TASK REQUIREMENTS:
Copy each line of the entries below that contains the string "levels".

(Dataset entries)

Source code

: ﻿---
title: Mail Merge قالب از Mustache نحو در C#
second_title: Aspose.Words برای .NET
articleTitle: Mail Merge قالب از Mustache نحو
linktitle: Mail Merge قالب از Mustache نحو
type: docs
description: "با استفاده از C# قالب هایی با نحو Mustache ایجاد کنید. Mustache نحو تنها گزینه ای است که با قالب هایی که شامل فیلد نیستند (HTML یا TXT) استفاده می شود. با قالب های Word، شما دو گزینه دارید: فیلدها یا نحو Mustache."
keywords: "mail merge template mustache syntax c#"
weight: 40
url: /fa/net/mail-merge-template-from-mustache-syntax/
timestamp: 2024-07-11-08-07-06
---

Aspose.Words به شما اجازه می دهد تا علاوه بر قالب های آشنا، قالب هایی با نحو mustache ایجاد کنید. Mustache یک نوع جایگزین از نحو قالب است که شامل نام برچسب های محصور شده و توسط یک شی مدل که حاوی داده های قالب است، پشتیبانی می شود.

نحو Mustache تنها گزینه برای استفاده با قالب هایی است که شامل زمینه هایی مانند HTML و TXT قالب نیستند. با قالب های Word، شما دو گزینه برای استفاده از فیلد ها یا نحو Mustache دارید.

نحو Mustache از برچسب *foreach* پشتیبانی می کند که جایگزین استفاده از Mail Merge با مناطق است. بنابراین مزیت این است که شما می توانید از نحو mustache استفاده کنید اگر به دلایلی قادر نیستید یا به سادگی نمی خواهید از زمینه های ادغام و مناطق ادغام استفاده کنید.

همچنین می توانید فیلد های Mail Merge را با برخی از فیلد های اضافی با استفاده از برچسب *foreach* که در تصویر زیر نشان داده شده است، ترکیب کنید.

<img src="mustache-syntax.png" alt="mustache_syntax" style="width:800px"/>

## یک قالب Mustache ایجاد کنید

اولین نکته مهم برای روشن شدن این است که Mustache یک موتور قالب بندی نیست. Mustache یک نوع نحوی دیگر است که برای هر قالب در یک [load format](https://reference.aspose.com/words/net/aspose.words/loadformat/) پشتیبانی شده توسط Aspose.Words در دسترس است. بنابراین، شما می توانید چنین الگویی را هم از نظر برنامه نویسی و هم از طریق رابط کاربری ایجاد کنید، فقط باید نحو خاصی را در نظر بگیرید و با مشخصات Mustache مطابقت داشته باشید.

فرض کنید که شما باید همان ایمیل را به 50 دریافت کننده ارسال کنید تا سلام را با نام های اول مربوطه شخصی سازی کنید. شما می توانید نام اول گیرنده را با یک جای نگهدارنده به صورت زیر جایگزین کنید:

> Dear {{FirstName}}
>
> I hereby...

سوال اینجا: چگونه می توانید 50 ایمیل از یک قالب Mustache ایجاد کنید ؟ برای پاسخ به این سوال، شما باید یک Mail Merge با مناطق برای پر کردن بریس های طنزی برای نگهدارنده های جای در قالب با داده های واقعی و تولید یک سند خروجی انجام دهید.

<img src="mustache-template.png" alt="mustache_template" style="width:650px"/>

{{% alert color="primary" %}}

--

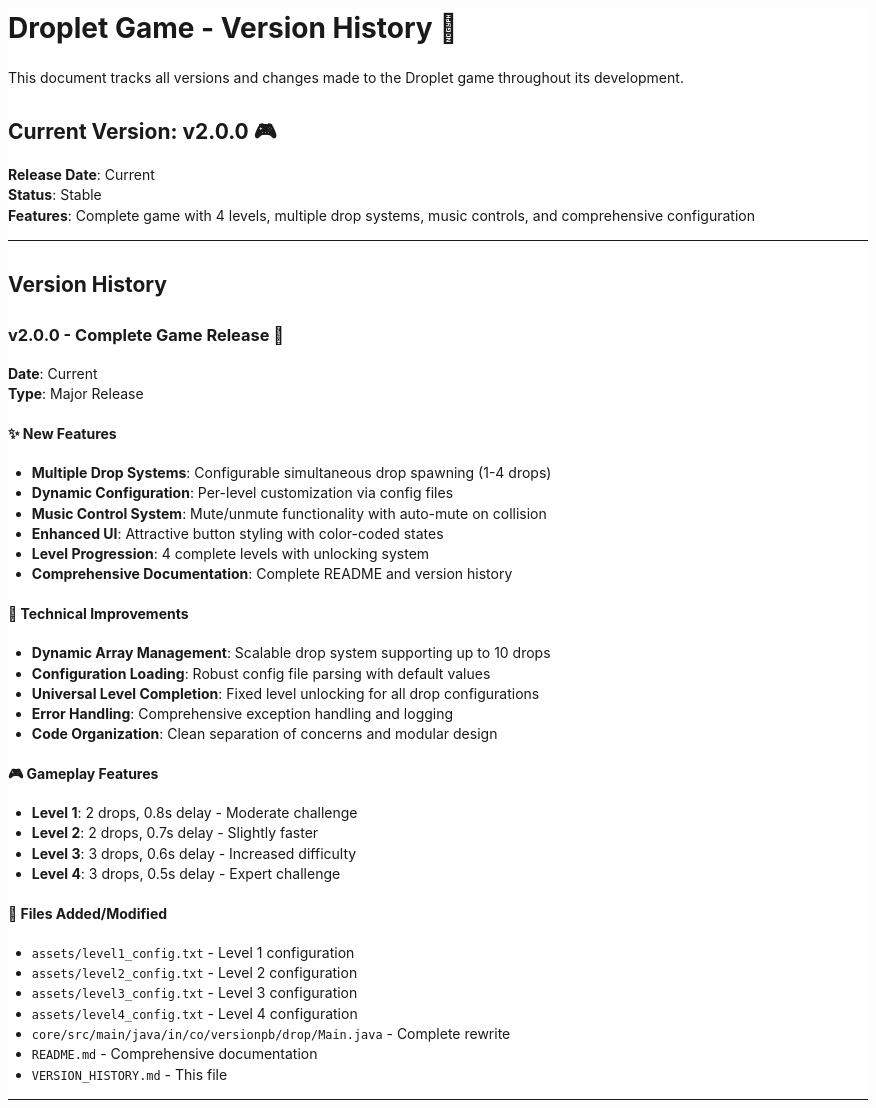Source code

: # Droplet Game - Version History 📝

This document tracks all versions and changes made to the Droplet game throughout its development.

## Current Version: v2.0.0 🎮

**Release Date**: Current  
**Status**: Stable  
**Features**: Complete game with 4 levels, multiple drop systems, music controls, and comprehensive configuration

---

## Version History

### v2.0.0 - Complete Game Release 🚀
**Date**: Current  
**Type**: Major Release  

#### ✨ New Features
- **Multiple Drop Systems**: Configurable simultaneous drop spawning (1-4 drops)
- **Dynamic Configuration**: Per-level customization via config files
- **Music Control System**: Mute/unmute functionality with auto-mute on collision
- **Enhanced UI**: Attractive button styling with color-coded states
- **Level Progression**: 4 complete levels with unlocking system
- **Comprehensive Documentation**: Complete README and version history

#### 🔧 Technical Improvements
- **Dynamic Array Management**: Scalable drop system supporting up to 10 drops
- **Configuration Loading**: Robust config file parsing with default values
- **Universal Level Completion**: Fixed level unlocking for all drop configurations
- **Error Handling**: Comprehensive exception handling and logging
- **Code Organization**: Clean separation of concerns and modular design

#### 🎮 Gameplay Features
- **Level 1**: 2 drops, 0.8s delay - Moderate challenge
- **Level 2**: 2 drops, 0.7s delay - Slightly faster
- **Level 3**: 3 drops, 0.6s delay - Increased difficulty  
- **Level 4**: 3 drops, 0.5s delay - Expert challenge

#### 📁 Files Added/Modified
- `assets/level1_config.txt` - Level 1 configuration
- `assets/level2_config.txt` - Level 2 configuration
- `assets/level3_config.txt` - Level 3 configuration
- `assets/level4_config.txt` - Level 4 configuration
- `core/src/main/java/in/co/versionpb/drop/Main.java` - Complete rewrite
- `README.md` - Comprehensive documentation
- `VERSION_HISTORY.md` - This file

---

==

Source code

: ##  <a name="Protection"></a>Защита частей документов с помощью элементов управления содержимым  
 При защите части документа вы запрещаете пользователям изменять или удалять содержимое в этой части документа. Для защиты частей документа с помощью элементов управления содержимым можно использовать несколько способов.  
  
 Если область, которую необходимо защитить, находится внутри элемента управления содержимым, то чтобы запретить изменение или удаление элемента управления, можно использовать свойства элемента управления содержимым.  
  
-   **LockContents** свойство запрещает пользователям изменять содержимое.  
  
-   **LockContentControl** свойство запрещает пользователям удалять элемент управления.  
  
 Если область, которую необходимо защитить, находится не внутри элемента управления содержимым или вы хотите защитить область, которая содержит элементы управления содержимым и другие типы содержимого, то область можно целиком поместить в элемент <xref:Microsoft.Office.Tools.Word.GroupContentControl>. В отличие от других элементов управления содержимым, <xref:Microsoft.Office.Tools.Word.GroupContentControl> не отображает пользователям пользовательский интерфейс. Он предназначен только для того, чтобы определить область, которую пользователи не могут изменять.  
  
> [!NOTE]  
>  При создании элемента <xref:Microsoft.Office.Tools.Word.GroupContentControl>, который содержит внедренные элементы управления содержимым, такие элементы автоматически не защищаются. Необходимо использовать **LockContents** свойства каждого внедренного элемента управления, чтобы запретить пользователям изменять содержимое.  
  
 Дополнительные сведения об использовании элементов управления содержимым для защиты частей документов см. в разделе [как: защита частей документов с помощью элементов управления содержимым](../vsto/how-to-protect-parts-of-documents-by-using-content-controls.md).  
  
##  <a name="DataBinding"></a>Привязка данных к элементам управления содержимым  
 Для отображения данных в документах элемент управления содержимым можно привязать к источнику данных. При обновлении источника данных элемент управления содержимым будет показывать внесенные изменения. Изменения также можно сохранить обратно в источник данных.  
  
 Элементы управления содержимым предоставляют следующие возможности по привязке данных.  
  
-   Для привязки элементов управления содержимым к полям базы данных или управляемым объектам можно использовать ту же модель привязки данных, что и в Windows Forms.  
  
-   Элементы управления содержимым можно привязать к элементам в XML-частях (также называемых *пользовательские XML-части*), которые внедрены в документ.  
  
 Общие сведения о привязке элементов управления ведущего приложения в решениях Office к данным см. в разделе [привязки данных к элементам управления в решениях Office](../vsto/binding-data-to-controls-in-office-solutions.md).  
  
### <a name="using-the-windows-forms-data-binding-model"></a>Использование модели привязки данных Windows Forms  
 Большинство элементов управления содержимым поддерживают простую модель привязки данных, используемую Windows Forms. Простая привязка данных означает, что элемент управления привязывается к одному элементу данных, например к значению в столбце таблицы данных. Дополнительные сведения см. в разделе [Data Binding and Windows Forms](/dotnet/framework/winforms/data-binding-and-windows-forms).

SOLUTION BELOW:
**Features**: Complete game with 4 levels, multiple drop systems, music controls, and comprehensive configuration
- **Level Progression**: 4 complete levels with unlocking system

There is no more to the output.